> Your task:
Will you output all of the data below exactly, omitting the images?

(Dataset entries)
+ + +

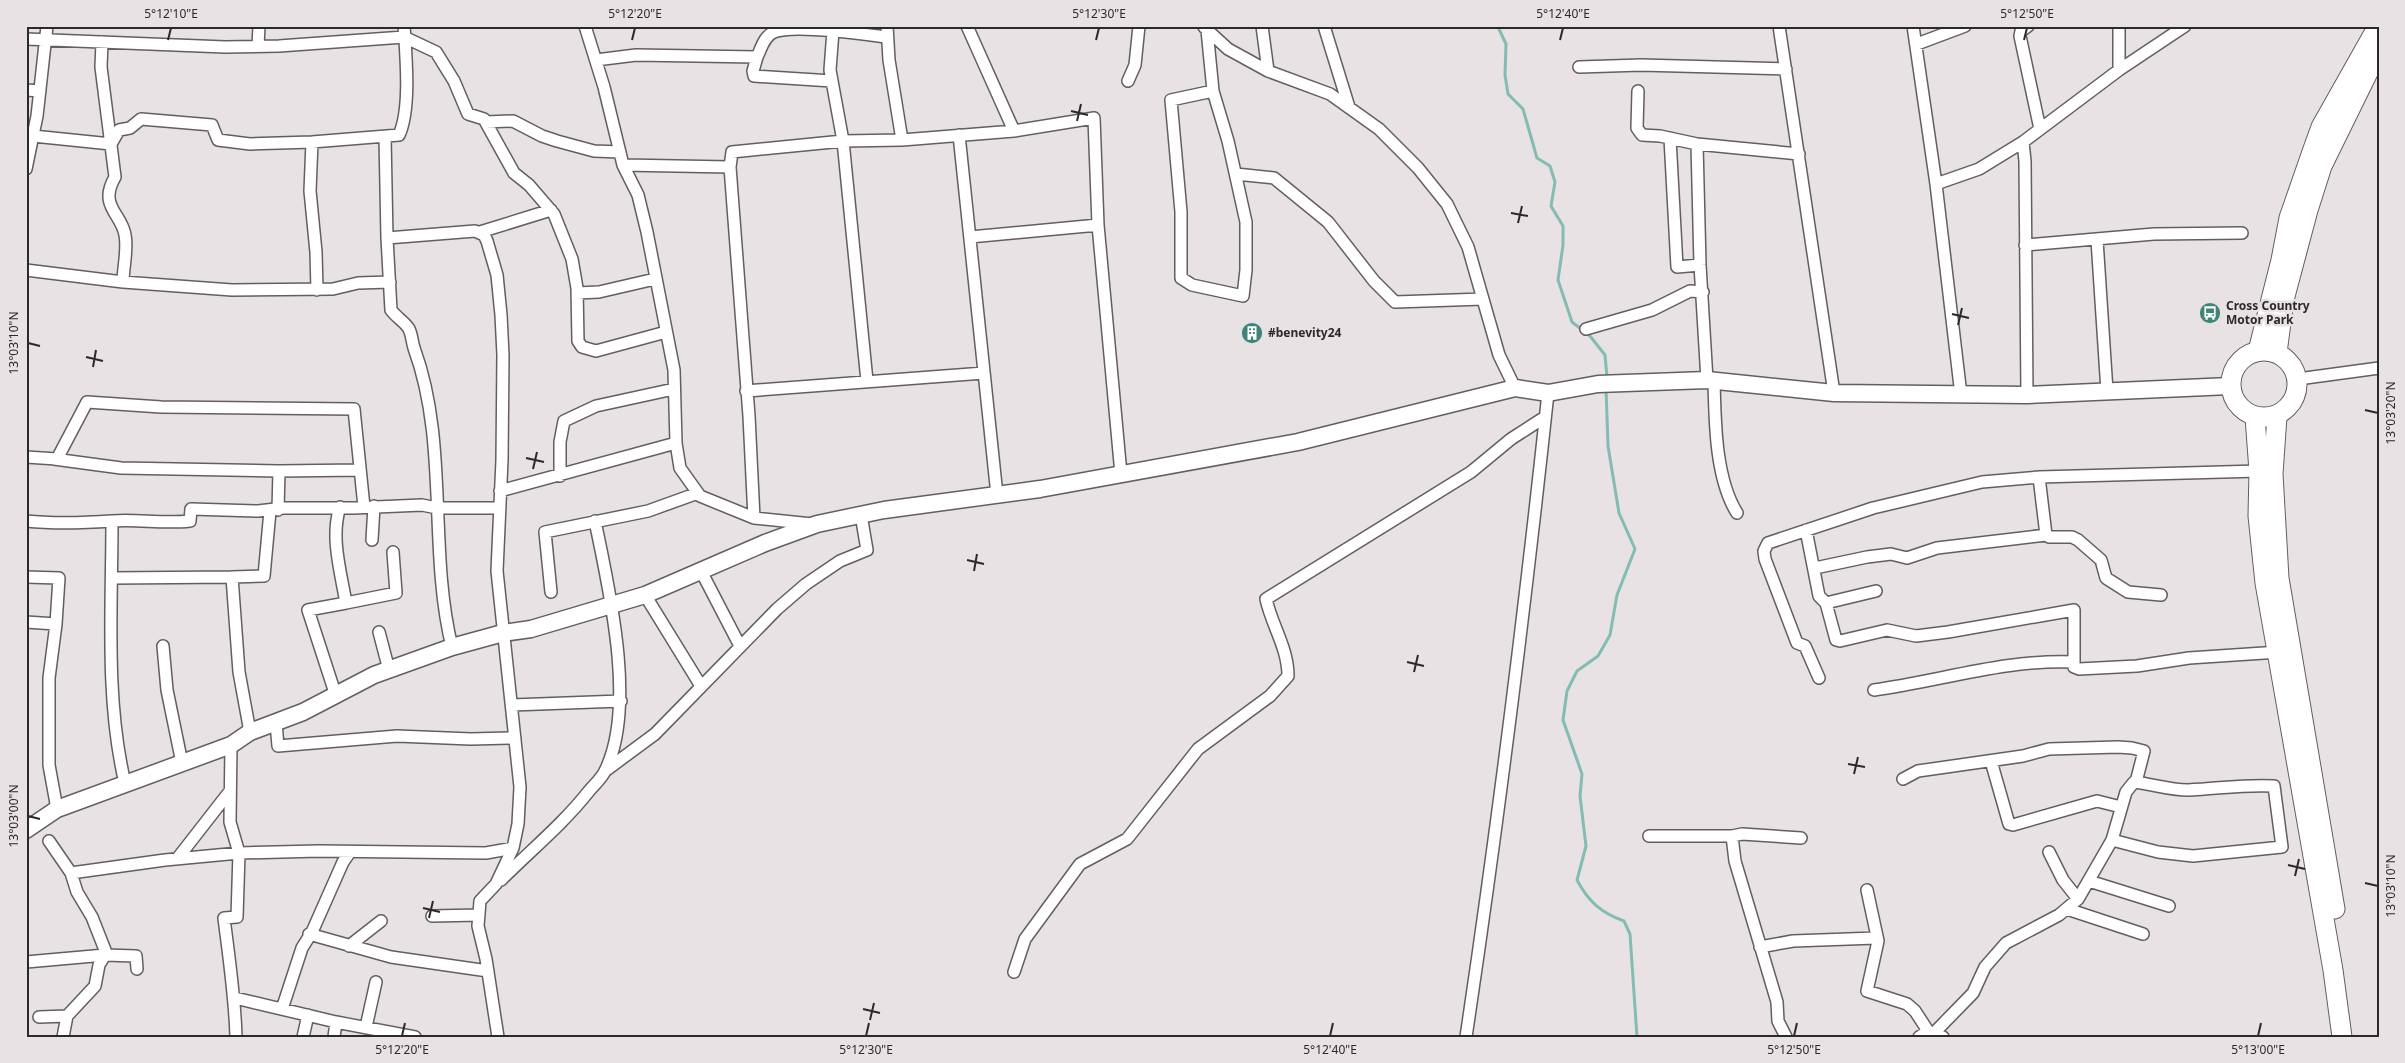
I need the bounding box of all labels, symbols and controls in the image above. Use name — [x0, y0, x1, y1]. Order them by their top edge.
text: 5°12'10"E — [144, 5, 198, 22]
text: 5°12'20"E — [608, 5, 662, 22]
text: 5°12'30"E — [1072, 5, 1126, 22]
text: 5°12'40"E — [1536, 5, 1590, 22]
text: 5°12'50"E — [2000, 5, 2054, 22]
place label: Cross Country Motor Park — [2226, 297, 2310, 328]
bus stop icon: Cross Country Motor Park — [2198, 301, 2222, 325]
text: 13°03'10"N — [5, 311, 22, 375]
building icon: #benevity24 — [1240, 321, 1264, 345]
place label: #benevity24 — [1268, 324, 1342, 341]
text: 13°03'20"N — [2382, 381, 2399, 445]
text: 13°03'00"N — [5, 784, 22, 848]
text: 13°03'10"N — [2382, 854, 2399, 918]
text: 5°12'20"E — [375, 1041, 429, 1058]
text: 5°12'30"E — [839, 1041, 893, 1058]
text: 5°12'40"E — [1303, 1041, 1357, 1058]
text: 5°12'50"E — [1767, 1041, 1821, 1058]
text: 5°13'00"E — [2231, 1041, 2285, 1058]

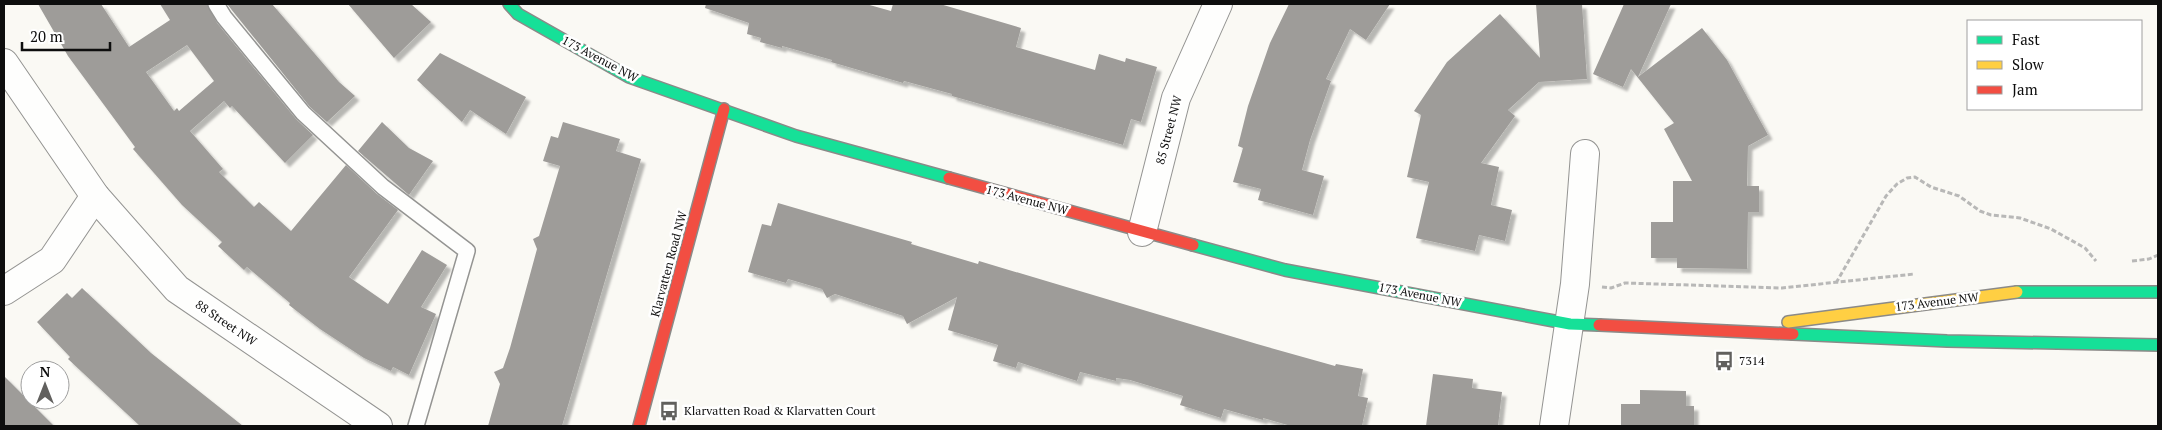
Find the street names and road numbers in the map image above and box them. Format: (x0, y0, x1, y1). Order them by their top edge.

+ + +

> Your solution:
I need the bounding box of all labels, symbols and controls in the image above. Use name — [x0, y0, x1, y1]. Order them by their top edge.
text: 5°12'10"E — [144, 5, 198, 22]
text: 5°12'20"E — [608, 5, 662, 22]
text: 5°12'30"E — [1072, 5, 1126, 22]
text: 5°12'40"E — [1536, 5, 1590, 22]
text: 5°12'50"E — [2000, 5, 2054, 22]
place label: Cross Country Motor Park — [2226, 297, 2310, 328]
bus stop icon: Cross Country Motor Park — [2198, 301, 2222, 325]
text: 13°03'10"N — [5, 311, 22, 375]
building icon: #benevity24 — [1240, 321, 1264, 345]
place label: #benevity24 — [1268, 324, 1342, 341]
text: 13°03'20"N — [2382, 381, 2399, 445]
text: 13°03'00"N — [5, 784, 22, 848]
text: 13°03'10"N — [2382, 854, 2399, 918]
text: 5°12'20"E — [375, 1041, 429, 1058]
text: 5°12'30"E — [839, 1041, 893, 1058]
text: 5°12'40"E — [1303, 1041, 1357, 1058]
text: 5°12'50"E — [1767, 1041, 1821, 1058]
text: 5°13'00"E — [2231, 1041, 2285, 1058]

Find the street names and road numbers in the map image above and box them. Format: (x0, y0, x1, y1). Order them by their top edge.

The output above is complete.